A Switzerland-based Adecco SA ADR (AHEXY) pays a dividend yield of 4.3%. ManpowerGroup trades on a forward P/E of 12.1, which is below its respective industry on average. The shares are changing hands at $33.46 a share, down almost 38% from a year ago. Fund managers Chuck Royce at Royce & Associates and Jim Simons are also bullish about the stock.
Lowe's Companies, Inc. (LOW) is also one of top picks in Dubin's portfolio. His share in the company is currently valued at $83 million. The company is a $30 billion home improvement retailer and likely Dubin's play on the recovery in the housing sector. The stock pays a dividend yield of 2.5% on a payout ratio of 42%. The company's direct competitor Home Depot (HD) pays a dividend yield of 2.3%. Despite the improvement in the housing market, analysts at Janney Montgomery Scott downgraded Lowe's from a buy to a neutral rating, based on "valuation, moderating sales trends, the weaker macro backdrop, and more difficult comps."

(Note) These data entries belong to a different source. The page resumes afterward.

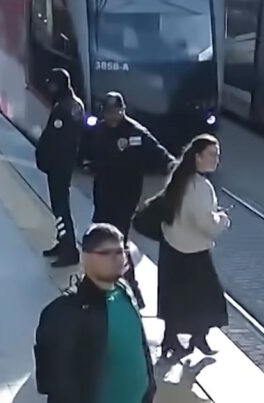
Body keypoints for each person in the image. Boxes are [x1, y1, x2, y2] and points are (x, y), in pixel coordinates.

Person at [34, 223, 155, 403]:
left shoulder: (125, 291)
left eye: (120, 251)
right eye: (105, 253)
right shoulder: (65, 312)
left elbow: (141, 347)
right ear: (85, 257)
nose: (116, 259)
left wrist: (150, 387)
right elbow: (55, 381)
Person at [86, 91, 175, 306]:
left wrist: (176, 167)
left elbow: (159, 154)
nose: (113, 116)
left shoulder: (136, 133)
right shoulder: (98, 131)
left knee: (118, 241)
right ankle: (98, 283)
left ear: (123, 110)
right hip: (103, 195)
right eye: (109, 112)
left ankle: (131, 287)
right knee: (100, 238)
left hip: (125, 198)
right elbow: (85, 153)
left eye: (117, 112)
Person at [158, 134, 230, 357]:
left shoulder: (180, 178)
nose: (216, 159)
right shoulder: (199, 186)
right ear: (198, 157)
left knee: (176, 297)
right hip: (192, 251)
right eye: (212, 154)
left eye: (217, 154)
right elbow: (205, 223)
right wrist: (222, 220)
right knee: (208, 298)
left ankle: (172, 339)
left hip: (173, 246)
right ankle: (198, 337)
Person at [36, 68, 84, 267]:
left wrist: (46, 159)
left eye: (52, 84)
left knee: (60, 208)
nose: (50, 88)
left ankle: (69, 249)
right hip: (66, 164)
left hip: (58, 166)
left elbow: (56, 141)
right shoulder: (75, 104)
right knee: (60, 206)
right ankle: (62, 242)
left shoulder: (62, 109)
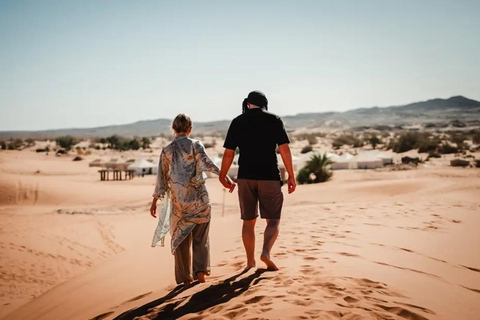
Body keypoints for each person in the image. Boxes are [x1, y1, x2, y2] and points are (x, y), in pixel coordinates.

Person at [150, 114, 235, 286]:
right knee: (201, 237)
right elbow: (208, 164)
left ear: (174, 129)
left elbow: (162, 179)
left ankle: (184, 278)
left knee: (181, 238)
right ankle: (201, 272)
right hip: (200, 200)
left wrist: (155, 201)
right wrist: (225, 177)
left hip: (179, 204)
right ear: (190, 128)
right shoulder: (196, 145)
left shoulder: (167, 150)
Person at [219, 91, 296, 271]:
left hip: (245, 177)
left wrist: (223, 175)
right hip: (269, 176)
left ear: (248, 104)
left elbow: (229, 153)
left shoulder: (238, 121)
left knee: (248, 221)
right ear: (264, 104)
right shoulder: (274, 120)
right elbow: (284, 149)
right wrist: (291, 175)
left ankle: (250, 262)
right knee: (273, 220)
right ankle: (266, 253)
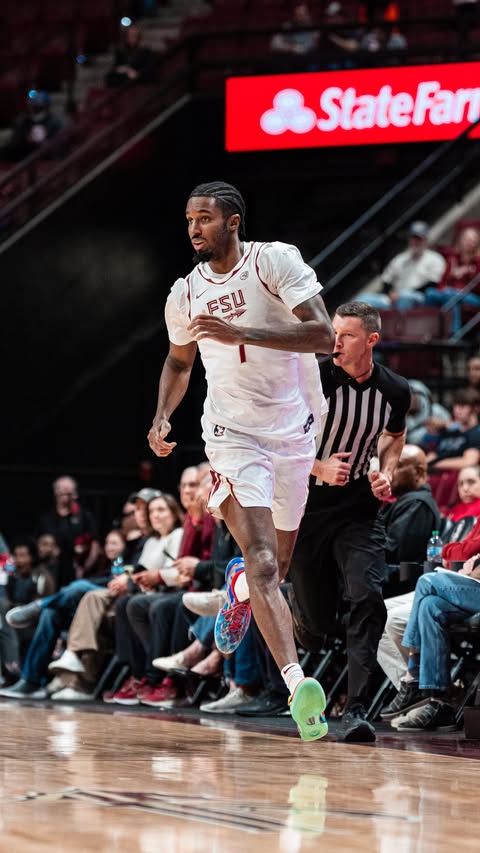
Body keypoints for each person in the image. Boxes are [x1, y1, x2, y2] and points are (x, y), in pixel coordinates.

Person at [147, 180, 334, 742]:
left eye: (204, 218)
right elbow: (180, 364)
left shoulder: (274, 262)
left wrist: (239, 332)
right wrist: (161, 417)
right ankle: (298, 683)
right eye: (187, 220)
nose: (193, 229)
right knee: (263, 560)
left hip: (295, 429)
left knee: (277, 560)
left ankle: (240, 592)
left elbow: (323, 335)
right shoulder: (184, 294)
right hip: (231, 434)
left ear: (232, 221)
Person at [288, 301, 410, 743]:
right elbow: (281, 438)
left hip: (358, 509)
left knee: (367, 597)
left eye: (347, 336)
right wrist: (319, 467)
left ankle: (356, 708)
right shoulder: (313, 380)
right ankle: (301, 616)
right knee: (319, 627)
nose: (335, 342)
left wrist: (387, 471)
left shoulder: (395, 390)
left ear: (371, 341)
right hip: (305, 506)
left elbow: (395, 436)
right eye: (333, 333)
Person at [361, 222, 446, 310]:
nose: (415, 241)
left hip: (420, 299)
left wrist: (404, 294)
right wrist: (390, 293)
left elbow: (432, 285)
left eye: (418, 238)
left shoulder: (435, 259)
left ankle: (398, 323)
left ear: (425, 240)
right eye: (412, 238)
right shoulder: (400, 259)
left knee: (405, 296)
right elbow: (386, 280)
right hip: (396, 297)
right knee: (363, 299)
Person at [35, 475, 100, 587]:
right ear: (56, 492)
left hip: (77, 569)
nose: (65, 494)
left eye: (69, 491)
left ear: (75, 494)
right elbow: (38, 544)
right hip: (51, 570)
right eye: (61, 490)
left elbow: (95, 544)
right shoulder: (47, 517)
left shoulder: (84, 516)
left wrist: (86, 568)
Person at [425, 225, 480, 333]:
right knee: (430, 293)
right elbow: (442, 283)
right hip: (450, 293)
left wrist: (468, 273)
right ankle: (429, 329)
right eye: (466, 239)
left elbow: (478, 287)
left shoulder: (478, 262)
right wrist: (443, 289)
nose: (469, 242)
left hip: (474, 297)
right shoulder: (452, 259)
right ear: (461, 241)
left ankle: (454, 332)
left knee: (451, 295)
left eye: (472, 240)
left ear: (477, 243)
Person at [1, 90, 64, 162]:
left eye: (38, 108)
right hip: (22, 155)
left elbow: (56, 146)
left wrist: (40, 143)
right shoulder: (23, 121)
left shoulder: (54, 123)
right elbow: (15, 141)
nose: (35, 111)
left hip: (42, 157)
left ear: (47, 108)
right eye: (33, 108)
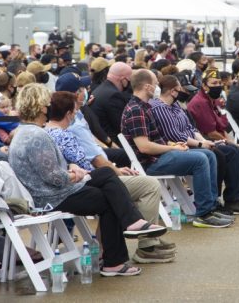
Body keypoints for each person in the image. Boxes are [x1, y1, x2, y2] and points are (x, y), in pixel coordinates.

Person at [10, 83, 166, 277]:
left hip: (47, 193)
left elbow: (45, 170)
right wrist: (75, 174)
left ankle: (128, 230)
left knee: (107, 176)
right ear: (41, 107)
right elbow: (54, 178)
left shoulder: (24, 132)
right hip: (53, 197)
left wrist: (70, 168)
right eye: (48, 103)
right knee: (110, 195)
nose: (50, 106)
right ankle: (117, 255)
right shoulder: (36, 136)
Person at [46, 91, 176, 264]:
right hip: (80, 183)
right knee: (148, 185)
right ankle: (144, 244)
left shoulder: (48, 132)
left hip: (68, 185)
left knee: (116, 190)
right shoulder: (67, 132)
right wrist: (115, 171)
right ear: (68, 113)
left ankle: (117, 245)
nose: (78, 112)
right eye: (76, 109)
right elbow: (88, 164)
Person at [121, 69, 232, 228]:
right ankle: (204, 213)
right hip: (151, 162)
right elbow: (144, 147)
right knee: (200, 159)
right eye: (155, 84)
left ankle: (210, 206)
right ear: (147, 87)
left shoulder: (144, 107)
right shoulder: (136, 110)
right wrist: (171, 149)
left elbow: (154, 140)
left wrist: (173, 146)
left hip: (159, 156)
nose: (158, 87)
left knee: (208, 155)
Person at [151, 74, 239, 214]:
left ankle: (236, 198)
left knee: (235, 151)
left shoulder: (176, 104)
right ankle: (214, 201)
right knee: (218, 154)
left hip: (194, 141)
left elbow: (191, 128)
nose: (184, 92)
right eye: (180, 89)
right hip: (180, 145)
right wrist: (202, 144)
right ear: (172, 91)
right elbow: (175, 135)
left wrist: (203, 141)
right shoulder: (162, 107)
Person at [90, 62, 133, 144]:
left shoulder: (101, 89)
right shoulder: (113, 95)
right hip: (115, 143)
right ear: (123, 79)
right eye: (129, 80)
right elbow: (122, 126)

Still, the stock is currently trading on a forward P/E that is below the home improvement retail industry. The shares are changing hands at $25.79 a share, up 14% over the past year. Among fund managers, the stock is also popular with Edgar Wachenheim at Greenhaven Associates and John Griffin at Blue Ridge Capital.
Caterpillar Inc. (CAT) is another dividend-paying pick in Dubin's portfolio. The stake is currently valued at $68 million. Caterpillar was Dubin's new pick in the first quarter. The company produces heavy-duty vehicles and technologies for construction and mining industries. By revenue, the company is also the leading producer of engines and turbines used in machinery, heavy-duty trucks, electric generators, and seaborne vessels.
Caterpillar has a market cap of $53 billion and pays a dividend yield of 2.6%. Its dividend payout ratio is 26%. The company's competitors Deere & Company (DE), Fastenal Company (FAST), and Kubota (KUB) pay dividend yields of 2.4%, 1.7%, and 1.7%, respectively. The company is likely Dubin's play on the cyclical recovery in manufacturing, mining, and construction industries. On a forward P/E basis, Caterpillar trades at a discount to the commercial vehicles and trucks industry. The shares are trading at $80.95 a share, down 23% over the past 12 months. Billionaire Ken Fisher is also bullish about the stock.
Disclosure: I have no positions in any stocks mentioned, and no plans to initiate any positions within the next 72 hours.